> **Task objective**
Go to the line in the data below that contains "Select all unread". Write it out exactly, along with every later line through the last, and nothing else.

►

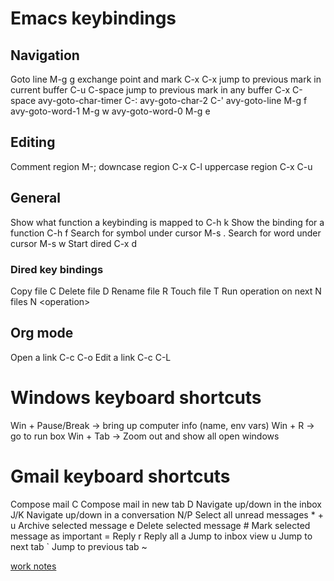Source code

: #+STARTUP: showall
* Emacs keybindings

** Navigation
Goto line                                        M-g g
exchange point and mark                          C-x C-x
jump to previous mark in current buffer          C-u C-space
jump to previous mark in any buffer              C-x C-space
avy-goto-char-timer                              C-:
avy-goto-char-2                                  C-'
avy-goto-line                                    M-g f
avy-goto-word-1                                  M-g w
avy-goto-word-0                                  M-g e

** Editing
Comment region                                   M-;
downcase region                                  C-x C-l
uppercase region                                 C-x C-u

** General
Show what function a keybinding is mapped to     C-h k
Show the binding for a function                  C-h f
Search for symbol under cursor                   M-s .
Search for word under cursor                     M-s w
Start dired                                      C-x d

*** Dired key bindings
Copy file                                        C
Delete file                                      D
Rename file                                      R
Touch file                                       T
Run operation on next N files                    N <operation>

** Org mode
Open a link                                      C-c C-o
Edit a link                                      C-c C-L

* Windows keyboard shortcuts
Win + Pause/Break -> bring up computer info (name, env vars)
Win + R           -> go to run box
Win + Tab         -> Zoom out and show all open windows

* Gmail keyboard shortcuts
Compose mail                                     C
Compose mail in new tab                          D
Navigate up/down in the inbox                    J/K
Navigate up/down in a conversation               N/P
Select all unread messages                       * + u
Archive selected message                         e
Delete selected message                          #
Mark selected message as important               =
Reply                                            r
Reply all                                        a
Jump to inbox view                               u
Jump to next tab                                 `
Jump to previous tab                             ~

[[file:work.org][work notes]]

◄

> **Finished task**
Select all unread messages                       * + u
Archive selected message                         e
Delete selected message                          #
Mark selected message as important               =
Reply                                            r
Reply all                                        a
Jump to inbox view                               u
Jump to next tab                                 `
Jump to previous tab                             ~

[[file:work.org][work notes]]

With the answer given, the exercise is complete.